The Amazon rainforest is the largest on earth. Its biodiversity is unparalleled, it is crucial to the stability of the global climate, and it is home to many indigenous peoples.
But for its immense size and importance, the Amazon is also incredibly vulnerable. In the past three decades alone, human activity has destroyed an area of Brazilian Amazon roughly the size of Germany.
Brazilian authorities have some systems in place, supposedly to help stem the tide of destruction. But a new investigation from Greenpeace Brazil shows just how woefully inadequate the enforcement of these measures are when it comes to stopping illegal logging of Amazon timber.
Loggers in Brazil are not only able to harvest Amazon timber illegally; they have elaborate systems to launder the wood, label it as ‘legal’, and then send to consumers around the world.

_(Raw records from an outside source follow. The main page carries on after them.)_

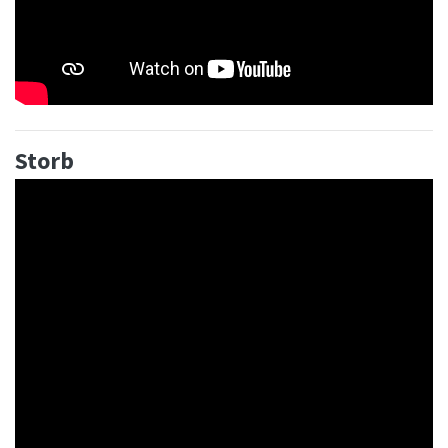
Storb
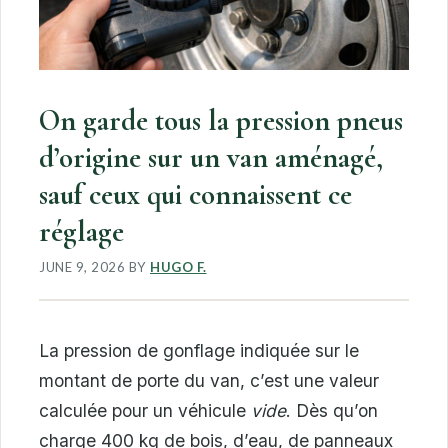
On garde tous la pression pneus
d’origine sur un van aménagé,
sauf ceux qui connaissent ce
réglage
JUNE 9, 2026
BY
HUGO F.
La pression de gonflage indiquée sur le
montant de porte du van, c’est une valeur
calculée pour un véhicule
vide
. Dès qu’on
charge 400 kg de bois, d’eau, de panneaux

How loggers get illegal timber to market
Laundering illegal timber is disturbingly easy. By obtaining fraudulent paperwork, companies can bring illegal wood from protected or otherwise critical areas of the Amazon to be processed.
And once the timber leaves the sawmill, it is practically impossible to know for sure whether wood was from legal logging areas, or crucial rainforest.
Last year, after months of undercover investigation, Greenpeace Brazil exposed how logging company Agropecuaria Santa Efigenia Ltd a logged, laundered, and sold over $7 million of illegal timber.
The company filed fraudulent paperwork to claim ridiculously high quantities of valuable ipè timber in areas it could legally log. Then it used that documentation to launder illegal wood from other areas of the Amazon.
Now, almost a year later, Brazilian authorities have finally confirmed that Santa Efigenia engaged in large-scale fraud and have imposed sanctions on the company. But it’s far too late: the wood it sold has long since been laundered and entered the global market.
A global problem
Logging companies like Santa Efigenia that launder Amazon timber rely on anonymity at the global level. In Santa Efigenia’s case, 22 sawmills processed the company’s wood, which in turn sold to 45 exporters, supplying approximately 150 companies in countries around the world: Denmark, France, Italy, Spain, United Kingdom, Israel, Canada, Mexico, USA, China, Japan, South Korea… the list goes on.
The timber simply becomes impossible to track. And illegal loggers get away with their crimes while consumers unwittingly use wood stolen from the heart of the Amazon.
That’s why Greenpeace is calling on companies trading tropical timber to either take the necessary steps to eliminate the risk of illegality, or stop buying and importing Brazilian timber.
But even that is not enough. To truly protect the Amazon rainforest from these crimes, the Brazilian government must reform the governance of the timber industry. It’s time authorities fulfill their obligations and enforce existing laws to keep Amazon destruction out of the global market — in Brazil and around the world.
Dawn Bickett is a Content Editor for Greenpeace USA.